純白色の髪をまるで雪がふわっと重なって積もっていくかのように伸ばし、ボブの中で光り輝く艶は僕たちを照らす。前髪には小さな三日月の髪留めが違和感なく目立っている。体型は悪くもなく良くもなく、胸は見ての通り普通。僕が見る限りCカップくらいだろう。なぜわかるかって? それは……ひ、秘密だ、いったらよつ……なんでもない。

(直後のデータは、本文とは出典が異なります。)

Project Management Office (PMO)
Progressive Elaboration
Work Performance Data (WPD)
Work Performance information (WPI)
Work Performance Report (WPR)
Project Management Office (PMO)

「おい貴様、どこを凝視している? その腐れた目、ひねり潰すぞ?」
「え、え⁉ どこも、見てませんけどぉ⁉」
期待を裏切るかのようなこの性格。もちろん、僕以外の生徒にもこのような口調で話している。それも、男女問わず。言わずもがな女子受けは悪いが面倒見のいい生徒が多いこの学校は逆に折れ曲がっているので、案外嫌われてはいない。ここで、要らぬ知識ではあるが、男子受けが良く、むしろファンクラブすらも出来ているらしい。
「その言い方、私の身体を見ていたよな? おい?」
「だって、見なきゃはなせ」
「うるさい、〇ね」
「……」
さすがの僕も、彼女の目を見ながら話すのはすごく怖い。
それどころか、彼女よりも怖い女性はいないとも思えてしまう。若干、枢木先輩とキャラが似通っているように見えるが、そう思ってしまう人間は見る目がない。怖さの丈が明らかに違うのだ。暴力的単語も性的単語もすべて躊躇なく使えるバケモンである。ヤンキーではないが、そこらの不良は彼女を恐れているという噂もあるくらいだ。
「先輩、いい加減そういう気品のないこというのやめまし?」
「由愛、お前もだ」
「え?」
「唇に刺繍針突き刺すぞ?」
そう、さっき言った通り。
彼女、木村・ラナンラス・雪はブレないどSな女子高生なのである。